Return to site


The issue of intellectual property lies at the heart of this controversy. Not a lot of people recognise that when an artist creates an artwork, they own the copyright in that artwork image. Despite a buyer acquiring the painting, on a canvas for example, that title remains with the artist unless explicitly stated that they are transferring those ownership rights to the buyer via a contract or some other.

Regarding rights, there are different types of rights and usages of the artwork anyway. When a buyer acquires the painting, they are paying for a product. Where the buyer wants to appropriate the artwork image on another medium, on a shirt, for example, they must seek the requisite permission to do so from the artist. The buyer must purchase the license such as is done for stock photo's on Shutterstock.

Often, the artist can charge the buyer what they deem right for that permission. They can also specify what type of right that buyer can have. There are two main types of licenses:

  1. Non-Exclusive
  2. Exclusive

A non-exclusive right means that the buyer has permission to reproduce the artwork image but they are not the only ones. The artist still retains their title to the image and they can choose to share this title with other buyers as well.

An exclusive right means that the buyer has the sole permission to reproduce the artwork image and if explicitly stated, the artist has given up their rights to the copyright.

Considering the reproduction rights are normally purchased to make a profit from the artwork image, the IP in the artwork image can often be much more valuable than the painting, original or otherwise. So it easy to see why discussions around licensing of artwork can be time-consuming, legally complicated and downright intimidating for both the artist and the buyer.

In fact, it is not uncommon for this exchange of permission to go wrong and the end result to be incorrect according to the common law.
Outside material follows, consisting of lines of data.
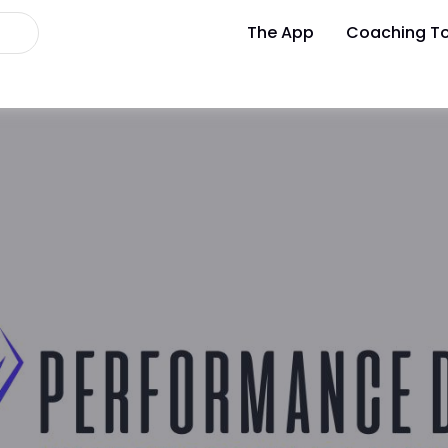
The App
Coaching To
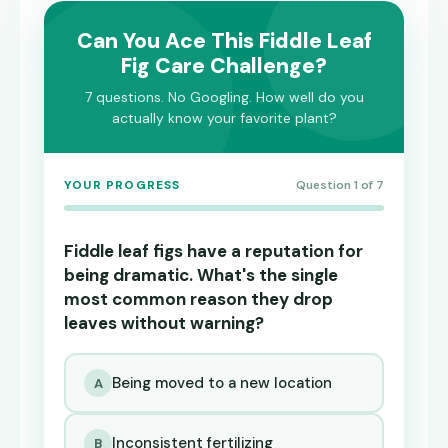
Can You Ace This Fiddle Leaf
Fig Care Challenge?
7 questions. No Googling. How well do you
actually know your favorite plant?
YOUR PROGRESS
Question 1 of 7
Fiddle leaf figs have a reputation for
being dramatic. What's the single
most common reason they drop
leaves without warning?
Being moved to a new location
A
Inconsistent fertilizing
B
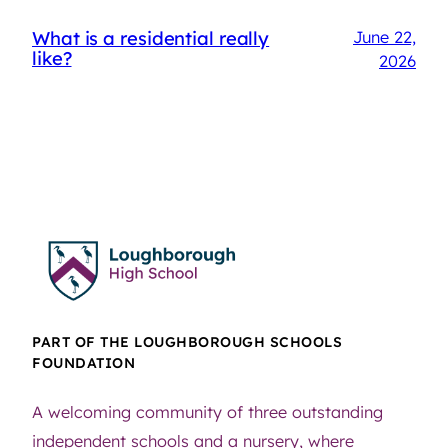
What is a residential really
June 22,
like?
2026
PART OF THE LOUGHBOROUGH SCHOOLS
FOUNDATION
A welcoming community of three outstanding
independent schools and a nursery, where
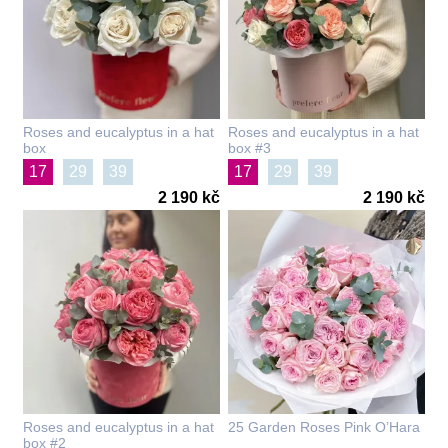
Roses and eucalyptus in a hat
Roses and eucalyptus in a hat
box
box #3
17
29
39
17
29
39
2 190 kč
2 190 kč
Roses and eucalyptus in a hat
25 Garden Roses Pink O’Hara
box #2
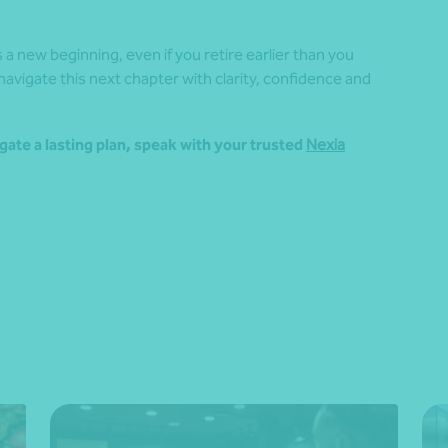
a new beginning, even if you retire earlier than you
 navigate this next chapter with clarity, confidence and
gate a lasting plan, speak with your trusted
Nexia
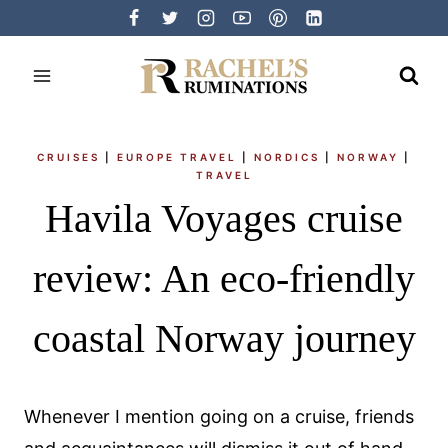
Skip
to
content
CRUISES
|
EUROPE TRAVEL
|
NORDICS
|
NORWAY
|
TRAVEL
Havila Voyages cruise
review: An eco-friendly
coastal Norway journey
Whenever I mention going on a cruise, friends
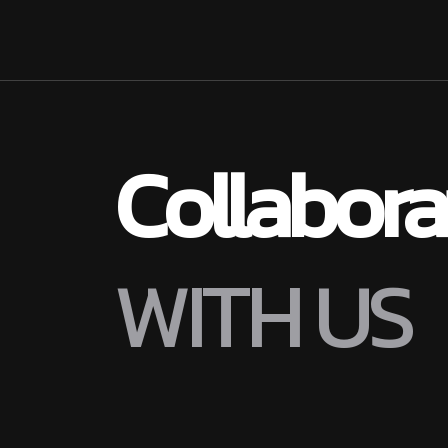
Collabor
W
I
T
H
U
S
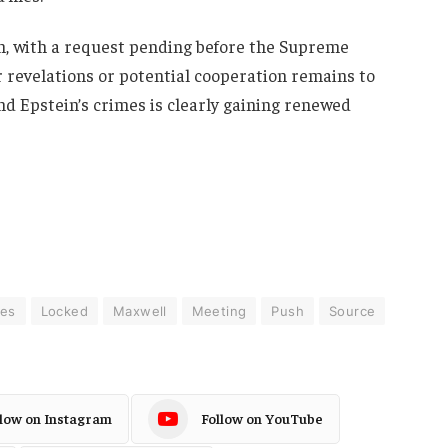
on, with a request pending before the Supreme
 revelations or potential cooperation remains to
nd Epstein’s crimes is clearly gaining renewed
ies
Locked
Maxwell
Meeting
Push
Source
llow on Instagram
Follow on YouTube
The results of these types of dealings can be disastrous leaving one party unjustly compensated and the other at risk of future litigation.

In other words, often the artist gets ripped off and the business opens themselves up to getting sued in the future!

So how did the Aboriginal flag come to be owned by a non-indigenous company? The Aboriginal Flag was a design and artwork created by a man named Harold Thomas. This design came to be a significant symbol to Australia and especially, indigenous Australia. And it became a design that Thomas licensed to other buyers. One such buyer, WAM Clothing, purchased not just any old license to the flag, but the exclusive license which allowed them to exclusively use Thomas’ design on their clothing.

This exclusive license legally gives them the right to pursue legal action against other businesses using the Aboriginal flag on clothing as it is now a piece of intellectual property that they solely own, for that medium. Unfortunately, because of this the flag can no longer be worn proudly by the very people it is meant to represent...unless payment for the license to a non-indigenous company has been made.